**Activity:** Among the entries below, find the lines with "linejoin" and copy them.

**Record excerpts:**
Content starts

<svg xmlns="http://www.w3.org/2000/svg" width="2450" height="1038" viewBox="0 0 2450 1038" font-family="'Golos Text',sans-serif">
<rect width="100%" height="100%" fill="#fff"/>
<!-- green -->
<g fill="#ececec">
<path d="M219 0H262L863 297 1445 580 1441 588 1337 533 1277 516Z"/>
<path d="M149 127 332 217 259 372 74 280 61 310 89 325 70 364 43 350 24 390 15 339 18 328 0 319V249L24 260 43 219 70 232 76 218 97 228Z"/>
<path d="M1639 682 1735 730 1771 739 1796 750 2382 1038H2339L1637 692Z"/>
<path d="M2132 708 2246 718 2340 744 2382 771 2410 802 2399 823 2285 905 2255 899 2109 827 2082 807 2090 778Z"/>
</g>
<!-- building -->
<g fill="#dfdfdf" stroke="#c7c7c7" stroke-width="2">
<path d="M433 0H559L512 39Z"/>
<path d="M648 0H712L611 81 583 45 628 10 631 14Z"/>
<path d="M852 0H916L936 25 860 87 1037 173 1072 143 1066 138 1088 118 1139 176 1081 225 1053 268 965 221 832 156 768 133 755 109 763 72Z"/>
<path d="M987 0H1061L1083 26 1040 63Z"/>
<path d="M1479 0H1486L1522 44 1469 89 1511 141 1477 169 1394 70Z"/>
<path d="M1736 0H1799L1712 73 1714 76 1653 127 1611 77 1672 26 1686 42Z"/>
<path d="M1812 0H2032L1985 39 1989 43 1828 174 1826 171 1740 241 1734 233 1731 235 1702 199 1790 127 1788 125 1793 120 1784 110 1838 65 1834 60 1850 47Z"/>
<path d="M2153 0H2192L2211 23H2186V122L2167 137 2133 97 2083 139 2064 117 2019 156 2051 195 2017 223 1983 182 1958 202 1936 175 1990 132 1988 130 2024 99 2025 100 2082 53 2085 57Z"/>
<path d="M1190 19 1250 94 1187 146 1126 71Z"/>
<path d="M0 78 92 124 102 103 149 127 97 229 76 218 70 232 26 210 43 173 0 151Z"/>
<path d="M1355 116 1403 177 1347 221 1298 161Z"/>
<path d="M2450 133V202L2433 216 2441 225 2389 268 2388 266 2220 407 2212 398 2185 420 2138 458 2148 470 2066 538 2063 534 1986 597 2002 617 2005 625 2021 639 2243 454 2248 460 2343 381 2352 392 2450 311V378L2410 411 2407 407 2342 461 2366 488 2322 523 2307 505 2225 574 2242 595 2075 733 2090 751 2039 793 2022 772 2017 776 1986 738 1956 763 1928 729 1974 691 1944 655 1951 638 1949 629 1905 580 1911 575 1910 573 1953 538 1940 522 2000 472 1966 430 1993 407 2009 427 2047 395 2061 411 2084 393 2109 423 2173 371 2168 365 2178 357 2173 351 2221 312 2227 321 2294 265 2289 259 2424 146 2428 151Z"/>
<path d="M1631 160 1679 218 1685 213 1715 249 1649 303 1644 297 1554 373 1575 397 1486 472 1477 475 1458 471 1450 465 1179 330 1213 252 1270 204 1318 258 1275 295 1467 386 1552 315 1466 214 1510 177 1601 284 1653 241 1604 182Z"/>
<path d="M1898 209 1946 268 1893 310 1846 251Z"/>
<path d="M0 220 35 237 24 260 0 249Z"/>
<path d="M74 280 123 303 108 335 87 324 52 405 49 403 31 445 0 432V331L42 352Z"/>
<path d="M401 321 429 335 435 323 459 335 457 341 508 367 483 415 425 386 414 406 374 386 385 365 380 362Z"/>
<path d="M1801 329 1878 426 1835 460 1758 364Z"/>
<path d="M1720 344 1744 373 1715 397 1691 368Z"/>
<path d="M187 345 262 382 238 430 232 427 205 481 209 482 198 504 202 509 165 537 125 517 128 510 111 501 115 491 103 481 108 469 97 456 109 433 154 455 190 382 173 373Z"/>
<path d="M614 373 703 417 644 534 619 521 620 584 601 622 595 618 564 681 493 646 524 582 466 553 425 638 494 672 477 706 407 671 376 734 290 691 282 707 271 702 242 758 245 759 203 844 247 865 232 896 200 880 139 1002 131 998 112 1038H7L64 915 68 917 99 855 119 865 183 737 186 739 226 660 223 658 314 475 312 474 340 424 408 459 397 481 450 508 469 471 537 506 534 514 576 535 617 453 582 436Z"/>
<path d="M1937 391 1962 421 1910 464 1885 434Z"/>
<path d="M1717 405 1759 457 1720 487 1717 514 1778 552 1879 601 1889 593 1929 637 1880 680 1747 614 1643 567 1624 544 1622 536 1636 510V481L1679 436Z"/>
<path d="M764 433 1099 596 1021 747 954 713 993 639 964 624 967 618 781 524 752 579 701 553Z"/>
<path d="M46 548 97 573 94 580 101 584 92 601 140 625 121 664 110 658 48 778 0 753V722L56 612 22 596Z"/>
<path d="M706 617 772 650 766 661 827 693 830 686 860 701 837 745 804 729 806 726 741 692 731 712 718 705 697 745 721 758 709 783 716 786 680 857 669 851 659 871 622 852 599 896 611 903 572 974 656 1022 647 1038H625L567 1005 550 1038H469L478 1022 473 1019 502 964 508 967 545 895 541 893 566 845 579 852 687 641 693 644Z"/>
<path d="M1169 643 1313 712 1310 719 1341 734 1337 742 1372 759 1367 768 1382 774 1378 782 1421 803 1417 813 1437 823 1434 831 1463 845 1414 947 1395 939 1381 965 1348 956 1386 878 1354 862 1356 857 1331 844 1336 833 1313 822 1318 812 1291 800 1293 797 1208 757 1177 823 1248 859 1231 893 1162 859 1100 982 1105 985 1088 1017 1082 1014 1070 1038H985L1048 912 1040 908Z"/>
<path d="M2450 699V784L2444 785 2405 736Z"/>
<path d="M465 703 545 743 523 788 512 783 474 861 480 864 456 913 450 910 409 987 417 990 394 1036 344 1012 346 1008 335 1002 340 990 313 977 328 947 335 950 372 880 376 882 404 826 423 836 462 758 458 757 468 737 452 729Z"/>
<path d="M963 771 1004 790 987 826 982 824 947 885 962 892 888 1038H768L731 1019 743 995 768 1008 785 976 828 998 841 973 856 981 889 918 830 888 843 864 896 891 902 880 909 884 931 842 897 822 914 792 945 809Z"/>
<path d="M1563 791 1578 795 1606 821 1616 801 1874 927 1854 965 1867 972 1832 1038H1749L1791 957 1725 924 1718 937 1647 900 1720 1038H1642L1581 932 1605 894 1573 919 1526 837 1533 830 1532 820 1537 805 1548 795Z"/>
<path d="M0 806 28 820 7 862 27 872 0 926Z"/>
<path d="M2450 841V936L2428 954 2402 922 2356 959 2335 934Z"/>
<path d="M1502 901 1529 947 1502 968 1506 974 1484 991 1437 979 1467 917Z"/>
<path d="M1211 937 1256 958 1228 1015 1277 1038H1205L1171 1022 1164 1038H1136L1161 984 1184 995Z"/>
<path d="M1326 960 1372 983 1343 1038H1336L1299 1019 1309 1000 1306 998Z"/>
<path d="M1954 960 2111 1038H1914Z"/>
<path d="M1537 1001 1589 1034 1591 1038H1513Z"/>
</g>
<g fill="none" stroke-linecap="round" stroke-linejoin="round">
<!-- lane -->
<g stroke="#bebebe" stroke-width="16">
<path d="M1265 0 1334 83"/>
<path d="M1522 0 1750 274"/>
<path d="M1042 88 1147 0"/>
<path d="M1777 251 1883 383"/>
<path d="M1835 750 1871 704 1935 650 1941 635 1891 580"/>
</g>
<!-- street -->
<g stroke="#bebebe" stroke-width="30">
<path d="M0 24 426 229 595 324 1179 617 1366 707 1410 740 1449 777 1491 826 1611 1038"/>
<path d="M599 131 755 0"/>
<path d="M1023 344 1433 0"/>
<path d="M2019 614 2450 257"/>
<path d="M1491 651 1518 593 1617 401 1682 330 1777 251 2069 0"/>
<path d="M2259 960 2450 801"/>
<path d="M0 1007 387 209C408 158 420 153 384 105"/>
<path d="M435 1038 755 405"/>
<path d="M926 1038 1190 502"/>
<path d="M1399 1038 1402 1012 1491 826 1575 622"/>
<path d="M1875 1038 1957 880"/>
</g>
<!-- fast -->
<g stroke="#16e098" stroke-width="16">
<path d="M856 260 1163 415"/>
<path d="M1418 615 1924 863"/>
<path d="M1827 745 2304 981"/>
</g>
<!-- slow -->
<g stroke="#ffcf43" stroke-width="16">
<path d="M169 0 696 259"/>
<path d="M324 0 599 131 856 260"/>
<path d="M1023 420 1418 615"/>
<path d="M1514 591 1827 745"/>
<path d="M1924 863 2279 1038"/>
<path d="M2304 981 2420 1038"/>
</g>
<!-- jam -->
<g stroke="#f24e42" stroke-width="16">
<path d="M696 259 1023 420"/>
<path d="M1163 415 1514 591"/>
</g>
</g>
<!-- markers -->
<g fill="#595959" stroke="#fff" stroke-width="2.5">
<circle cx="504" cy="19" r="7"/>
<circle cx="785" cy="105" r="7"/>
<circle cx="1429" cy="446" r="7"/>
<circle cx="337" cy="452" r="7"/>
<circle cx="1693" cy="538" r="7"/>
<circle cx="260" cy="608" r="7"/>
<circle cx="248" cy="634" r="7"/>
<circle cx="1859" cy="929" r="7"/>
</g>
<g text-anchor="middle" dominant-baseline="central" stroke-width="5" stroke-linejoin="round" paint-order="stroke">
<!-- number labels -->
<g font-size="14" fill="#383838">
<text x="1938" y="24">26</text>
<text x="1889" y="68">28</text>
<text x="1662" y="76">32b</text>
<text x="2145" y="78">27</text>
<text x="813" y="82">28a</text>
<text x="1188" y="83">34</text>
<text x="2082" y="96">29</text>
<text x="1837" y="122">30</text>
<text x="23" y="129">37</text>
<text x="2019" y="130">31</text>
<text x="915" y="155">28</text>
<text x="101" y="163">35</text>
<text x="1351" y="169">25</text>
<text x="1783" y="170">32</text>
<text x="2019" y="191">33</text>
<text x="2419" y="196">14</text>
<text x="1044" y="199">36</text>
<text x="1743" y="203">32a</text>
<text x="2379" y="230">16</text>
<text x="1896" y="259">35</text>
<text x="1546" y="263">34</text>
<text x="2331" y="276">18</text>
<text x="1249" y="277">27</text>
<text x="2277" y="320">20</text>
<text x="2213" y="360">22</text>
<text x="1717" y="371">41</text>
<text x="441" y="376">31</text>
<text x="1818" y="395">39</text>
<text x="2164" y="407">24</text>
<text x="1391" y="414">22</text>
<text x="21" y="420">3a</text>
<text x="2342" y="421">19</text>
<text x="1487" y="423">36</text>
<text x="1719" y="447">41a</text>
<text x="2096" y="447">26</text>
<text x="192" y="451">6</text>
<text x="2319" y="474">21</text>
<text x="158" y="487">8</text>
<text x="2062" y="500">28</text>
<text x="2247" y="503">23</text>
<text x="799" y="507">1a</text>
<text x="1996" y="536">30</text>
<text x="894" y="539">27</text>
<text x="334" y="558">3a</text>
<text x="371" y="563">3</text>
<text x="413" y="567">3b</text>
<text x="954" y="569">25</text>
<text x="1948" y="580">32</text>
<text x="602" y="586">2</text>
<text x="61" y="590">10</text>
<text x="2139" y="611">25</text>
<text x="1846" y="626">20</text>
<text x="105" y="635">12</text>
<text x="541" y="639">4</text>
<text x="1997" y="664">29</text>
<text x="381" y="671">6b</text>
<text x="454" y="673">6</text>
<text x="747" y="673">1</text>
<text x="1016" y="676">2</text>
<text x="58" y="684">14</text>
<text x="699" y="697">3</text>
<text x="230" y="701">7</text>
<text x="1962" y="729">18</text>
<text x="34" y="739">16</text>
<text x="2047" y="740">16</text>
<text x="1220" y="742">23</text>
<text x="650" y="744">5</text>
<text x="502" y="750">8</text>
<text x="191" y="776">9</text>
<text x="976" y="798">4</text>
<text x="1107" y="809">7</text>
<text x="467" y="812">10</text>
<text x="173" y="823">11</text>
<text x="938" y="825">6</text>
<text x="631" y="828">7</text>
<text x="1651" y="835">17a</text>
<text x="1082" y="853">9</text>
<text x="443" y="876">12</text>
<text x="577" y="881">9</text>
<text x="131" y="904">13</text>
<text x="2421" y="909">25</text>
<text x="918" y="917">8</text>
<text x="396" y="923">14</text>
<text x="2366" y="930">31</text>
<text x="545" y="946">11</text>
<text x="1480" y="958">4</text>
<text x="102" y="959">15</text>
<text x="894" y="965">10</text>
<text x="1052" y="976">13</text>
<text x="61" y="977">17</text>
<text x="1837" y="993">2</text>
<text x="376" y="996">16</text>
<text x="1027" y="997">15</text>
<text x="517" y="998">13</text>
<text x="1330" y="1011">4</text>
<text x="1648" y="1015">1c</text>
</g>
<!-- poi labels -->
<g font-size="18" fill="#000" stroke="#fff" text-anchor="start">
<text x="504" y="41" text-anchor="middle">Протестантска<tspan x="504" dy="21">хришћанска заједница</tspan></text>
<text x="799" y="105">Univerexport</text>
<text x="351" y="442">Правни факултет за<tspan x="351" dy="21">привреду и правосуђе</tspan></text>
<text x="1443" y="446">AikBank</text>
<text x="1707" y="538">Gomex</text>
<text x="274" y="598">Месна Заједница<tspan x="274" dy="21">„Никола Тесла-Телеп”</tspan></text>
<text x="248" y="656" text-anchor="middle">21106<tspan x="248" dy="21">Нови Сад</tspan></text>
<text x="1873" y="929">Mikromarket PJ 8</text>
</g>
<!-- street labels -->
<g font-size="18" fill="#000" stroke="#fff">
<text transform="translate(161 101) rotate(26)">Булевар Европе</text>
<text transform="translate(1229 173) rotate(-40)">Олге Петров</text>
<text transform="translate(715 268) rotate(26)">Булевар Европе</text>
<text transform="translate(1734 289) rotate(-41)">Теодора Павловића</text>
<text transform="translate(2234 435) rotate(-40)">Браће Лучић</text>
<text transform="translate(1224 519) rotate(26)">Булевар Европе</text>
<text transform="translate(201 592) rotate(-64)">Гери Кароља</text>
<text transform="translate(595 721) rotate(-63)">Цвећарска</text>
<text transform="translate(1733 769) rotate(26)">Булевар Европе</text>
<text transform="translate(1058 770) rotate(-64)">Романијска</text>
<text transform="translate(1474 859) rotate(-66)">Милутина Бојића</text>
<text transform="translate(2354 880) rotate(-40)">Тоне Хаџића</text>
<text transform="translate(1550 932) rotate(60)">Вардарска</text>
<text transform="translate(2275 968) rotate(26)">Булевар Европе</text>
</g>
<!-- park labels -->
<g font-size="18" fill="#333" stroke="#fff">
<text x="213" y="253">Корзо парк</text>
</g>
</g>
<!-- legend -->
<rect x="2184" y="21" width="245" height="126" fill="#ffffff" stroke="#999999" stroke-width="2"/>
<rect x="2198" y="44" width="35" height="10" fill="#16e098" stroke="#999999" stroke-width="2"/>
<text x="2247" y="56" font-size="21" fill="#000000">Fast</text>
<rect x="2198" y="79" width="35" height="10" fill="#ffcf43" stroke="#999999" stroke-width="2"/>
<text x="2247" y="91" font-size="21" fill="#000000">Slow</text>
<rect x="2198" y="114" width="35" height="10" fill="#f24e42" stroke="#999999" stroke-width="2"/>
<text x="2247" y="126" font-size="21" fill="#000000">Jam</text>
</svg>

Content ends

**Output:**
<g fill="none" stroke-linecap="round" stroke-linejoin="round">
<g text-anchor="middle" dominant-baseline="central" stroke-width="5" stroke-linejoin="round" paint-order="stroke">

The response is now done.